Page-level text extractions:
▽

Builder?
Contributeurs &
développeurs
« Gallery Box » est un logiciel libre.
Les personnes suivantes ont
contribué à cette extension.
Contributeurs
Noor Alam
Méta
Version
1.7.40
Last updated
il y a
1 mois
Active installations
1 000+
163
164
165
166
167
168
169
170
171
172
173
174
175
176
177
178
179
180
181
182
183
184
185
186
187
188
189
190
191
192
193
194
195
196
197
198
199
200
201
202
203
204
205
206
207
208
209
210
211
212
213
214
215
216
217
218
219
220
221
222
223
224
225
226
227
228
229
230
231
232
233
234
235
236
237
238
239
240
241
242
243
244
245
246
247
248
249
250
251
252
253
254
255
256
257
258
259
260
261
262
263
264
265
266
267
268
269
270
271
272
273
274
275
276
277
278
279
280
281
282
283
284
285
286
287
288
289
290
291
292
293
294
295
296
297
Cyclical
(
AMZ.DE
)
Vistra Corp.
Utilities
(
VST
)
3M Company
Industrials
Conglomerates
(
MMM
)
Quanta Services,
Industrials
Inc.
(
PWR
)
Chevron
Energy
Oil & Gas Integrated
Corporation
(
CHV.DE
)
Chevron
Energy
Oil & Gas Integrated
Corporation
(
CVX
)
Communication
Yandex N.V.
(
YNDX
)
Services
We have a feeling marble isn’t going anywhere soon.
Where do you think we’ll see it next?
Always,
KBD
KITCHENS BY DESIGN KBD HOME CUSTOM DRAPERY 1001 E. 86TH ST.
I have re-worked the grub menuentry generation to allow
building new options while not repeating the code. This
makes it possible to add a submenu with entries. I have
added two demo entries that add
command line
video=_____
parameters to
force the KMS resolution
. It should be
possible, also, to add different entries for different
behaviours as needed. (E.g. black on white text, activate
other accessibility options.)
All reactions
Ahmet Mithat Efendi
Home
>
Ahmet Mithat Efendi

△
▽

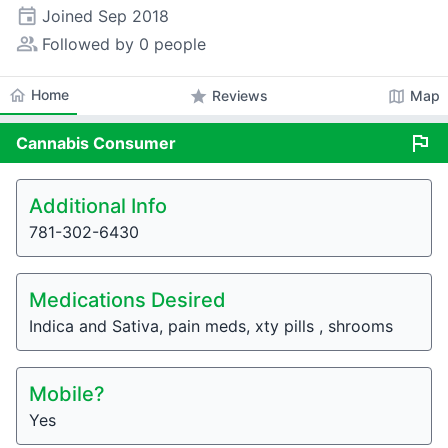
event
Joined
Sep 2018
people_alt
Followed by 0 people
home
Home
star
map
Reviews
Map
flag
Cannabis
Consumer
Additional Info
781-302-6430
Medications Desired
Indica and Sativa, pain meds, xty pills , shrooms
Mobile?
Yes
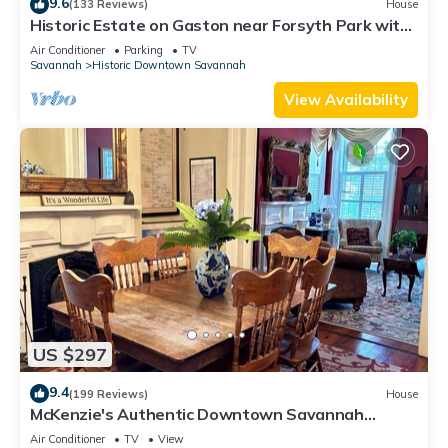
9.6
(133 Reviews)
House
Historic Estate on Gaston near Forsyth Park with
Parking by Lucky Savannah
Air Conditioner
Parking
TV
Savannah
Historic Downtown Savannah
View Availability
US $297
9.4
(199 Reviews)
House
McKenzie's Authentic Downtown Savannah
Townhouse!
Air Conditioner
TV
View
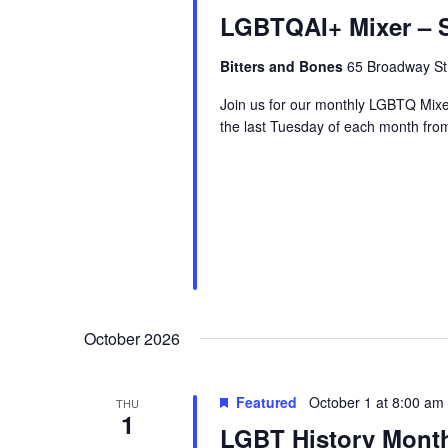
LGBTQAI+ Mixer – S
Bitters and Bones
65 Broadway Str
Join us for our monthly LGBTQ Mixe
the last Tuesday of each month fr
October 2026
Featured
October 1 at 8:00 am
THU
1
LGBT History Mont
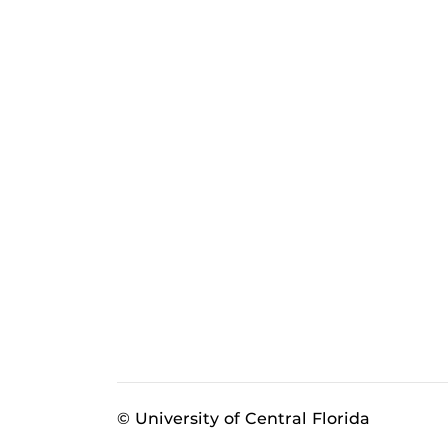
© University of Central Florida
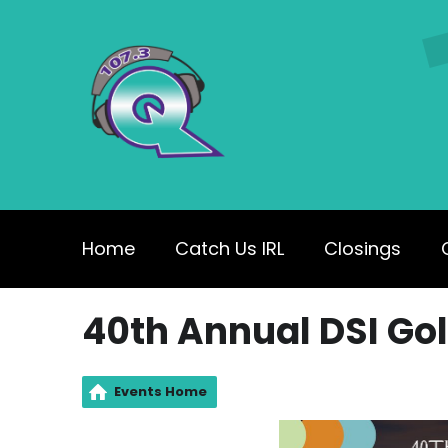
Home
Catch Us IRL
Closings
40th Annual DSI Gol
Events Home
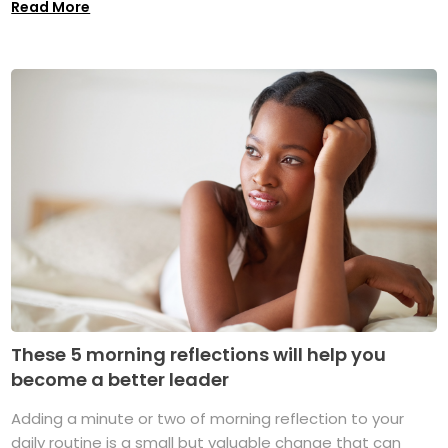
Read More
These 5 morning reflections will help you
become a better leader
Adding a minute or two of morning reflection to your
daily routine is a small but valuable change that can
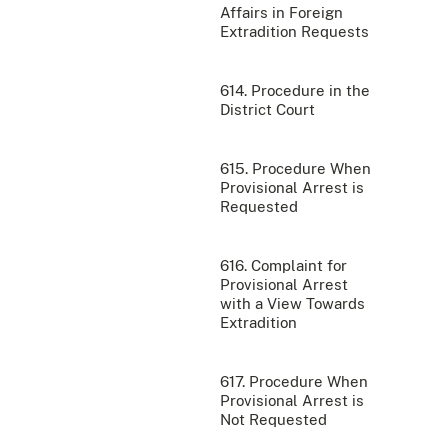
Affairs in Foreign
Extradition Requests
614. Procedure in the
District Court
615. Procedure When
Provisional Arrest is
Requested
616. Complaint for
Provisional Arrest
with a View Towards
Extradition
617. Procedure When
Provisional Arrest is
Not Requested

△
▽

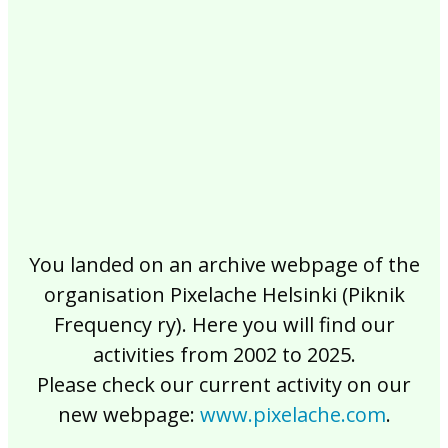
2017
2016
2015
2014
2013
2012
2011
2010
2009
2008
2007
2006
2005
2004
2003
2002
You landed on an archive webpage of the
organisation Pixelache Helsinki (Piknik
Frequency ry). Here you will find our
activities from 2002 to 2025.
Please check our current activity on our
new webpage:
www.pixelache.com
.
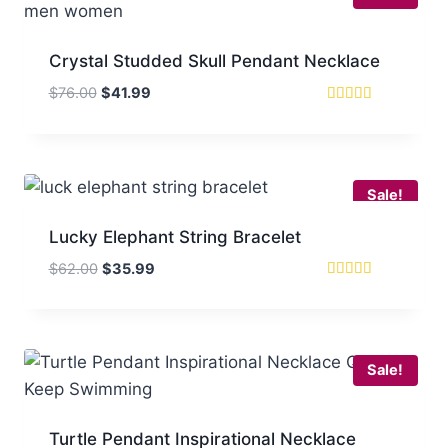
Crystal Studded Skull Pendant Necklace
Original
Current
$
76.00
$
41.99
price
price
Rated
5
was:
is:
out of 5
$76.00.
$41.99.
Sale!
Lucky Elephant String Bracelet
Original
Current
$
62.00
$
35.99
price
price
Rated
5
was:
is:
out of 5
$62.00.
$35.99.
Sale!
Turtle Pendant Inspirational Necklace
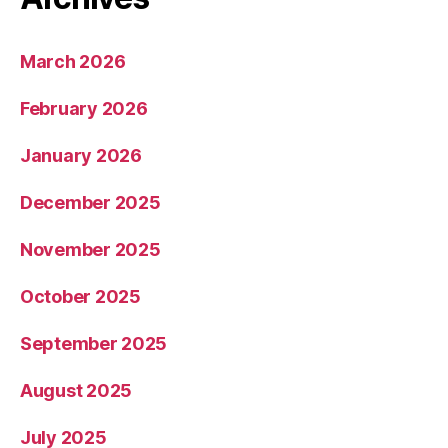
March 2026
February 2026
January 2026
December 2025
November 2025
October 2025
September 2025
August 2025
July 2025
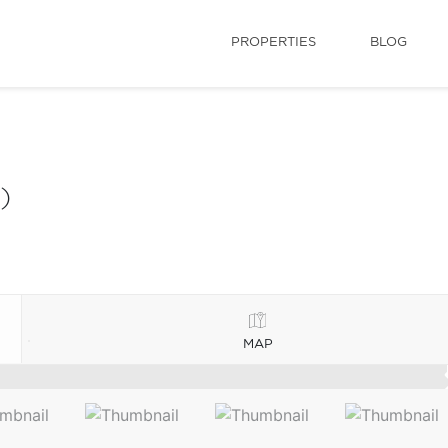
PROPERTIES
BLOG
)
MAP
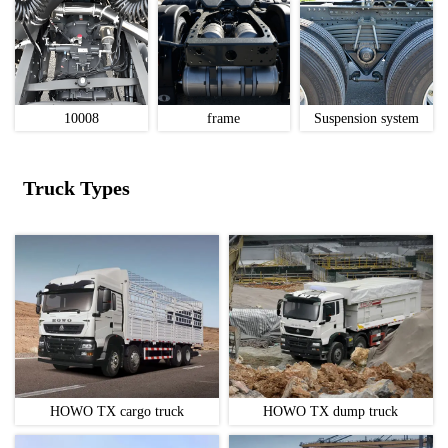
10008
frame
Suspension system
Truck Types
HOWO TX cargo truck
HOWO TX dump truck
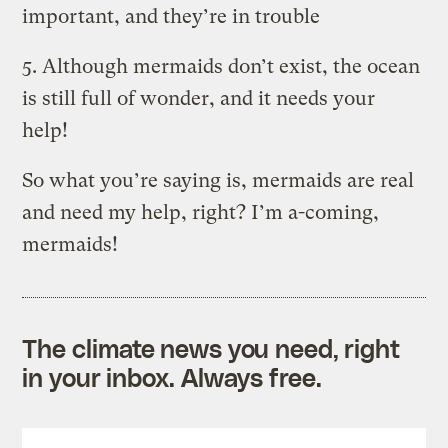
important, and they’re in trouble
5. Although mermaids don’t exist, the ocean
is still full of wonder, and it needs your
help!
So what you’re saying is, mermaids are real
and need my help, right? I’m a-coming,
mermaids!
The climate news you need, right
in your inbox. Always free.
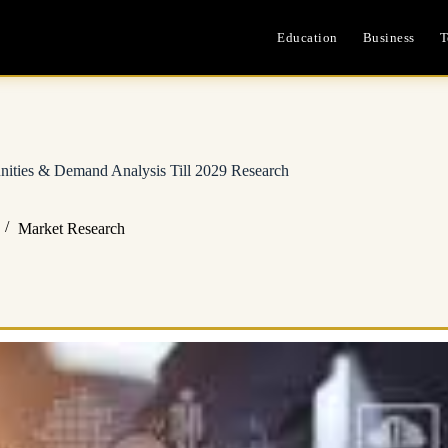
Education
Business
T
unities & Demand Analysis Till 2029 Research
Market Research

△

PROBLEM TO WORK ON: Update the stretch of rows from the line that contains "of Central Florida" through the line that contains "daily routine is", putting "evening" wherever "morning" appears and changing nothing else. Leave the pictures out of your answer.

COMPLETED EXERCISE:
© University of Central Florida
Home
Catch Us IRL
Closings
40th Annual DSI Gol
Events Home
Read More
These 5 evening reflections will help you
become a better leader
Adding a minute or two of evening reflection to your
daily routine is a small but valuable change that can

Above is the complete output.